#### TASK GOAL:
Set down, word for word, every line of the material below from the one containing "sofa: none [93,112,369,310]" through the one containing "tissue box: present", but none of its pictures.

#### DATASET ENTRIES:

=======

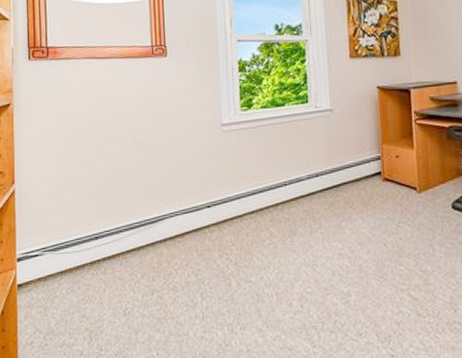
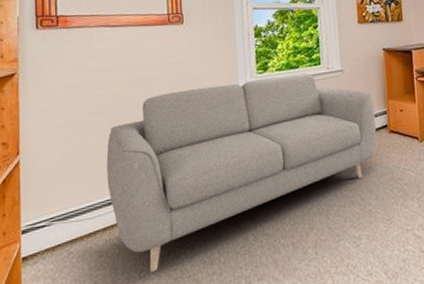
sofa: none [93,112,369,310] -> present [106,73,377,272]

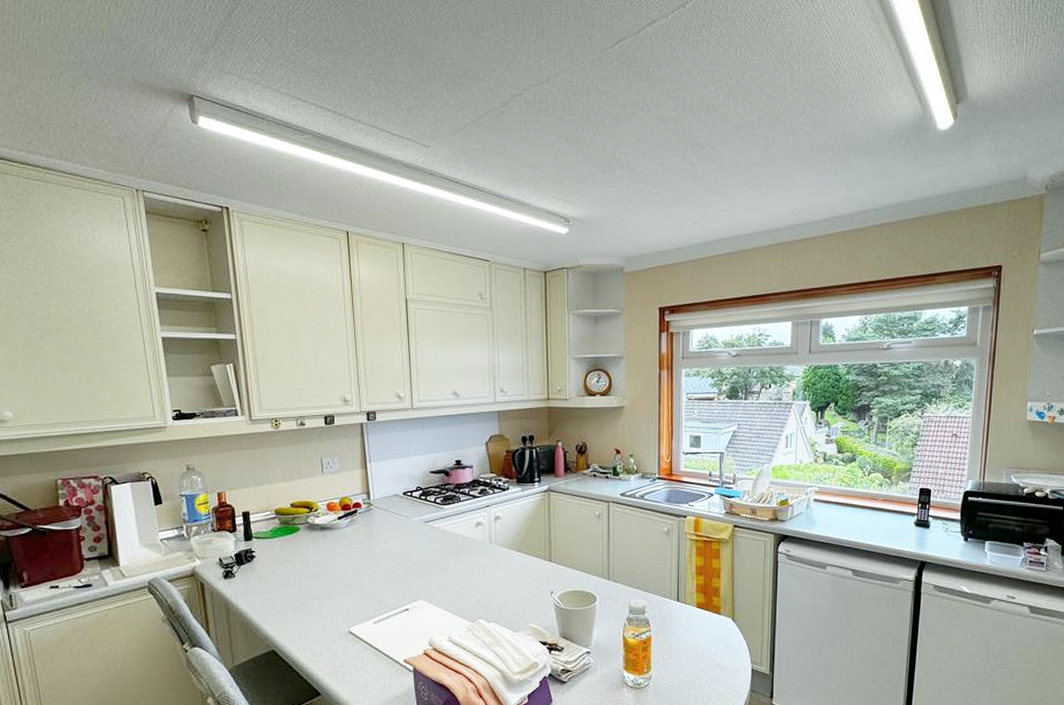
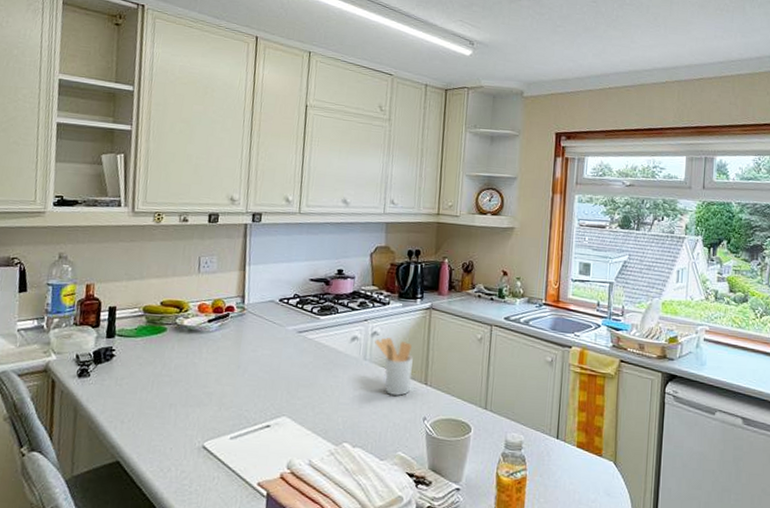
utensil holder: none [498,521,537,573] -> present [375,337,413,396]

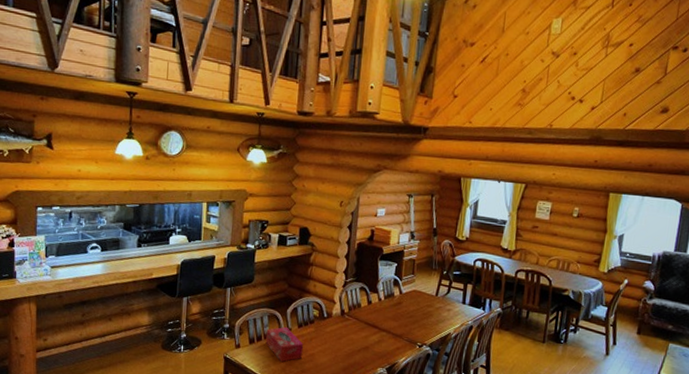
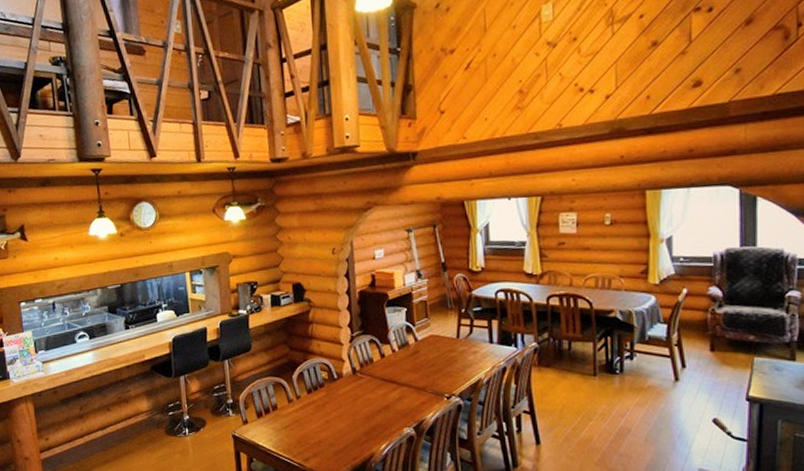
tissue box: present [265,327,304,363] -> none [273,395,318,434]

=======

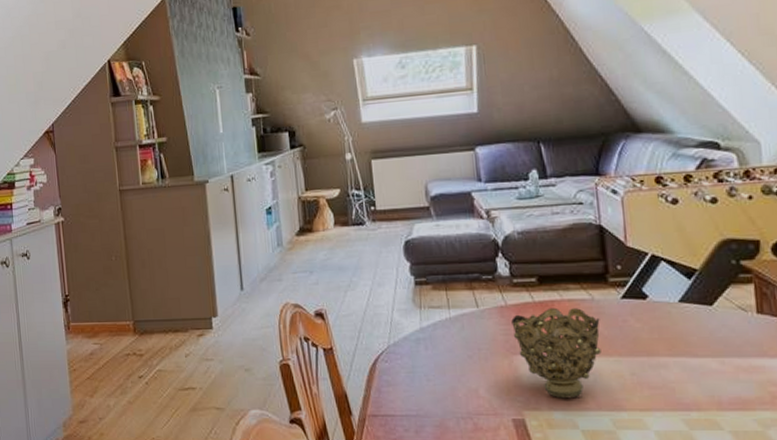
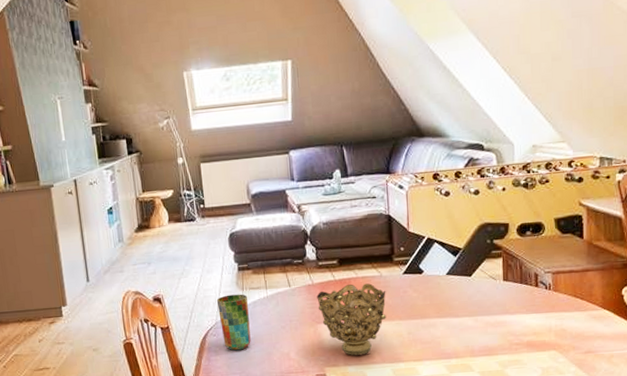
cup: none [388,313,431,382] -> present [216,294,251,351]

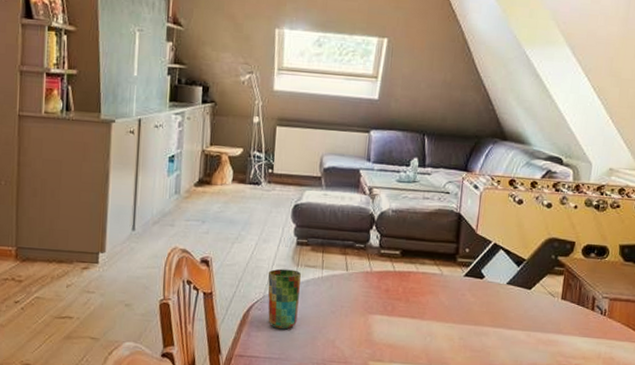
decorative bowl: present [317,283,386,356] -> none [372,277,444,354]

=======

#### RESPONSE BOX:
sofa: none [93,112,369,310] -> present [106,73,377,272]

utensil holder: none [498,521,537,573] -> present [375,337,413,396]

tissue box: present [265,327,304,363] -> none [273,395,318,434]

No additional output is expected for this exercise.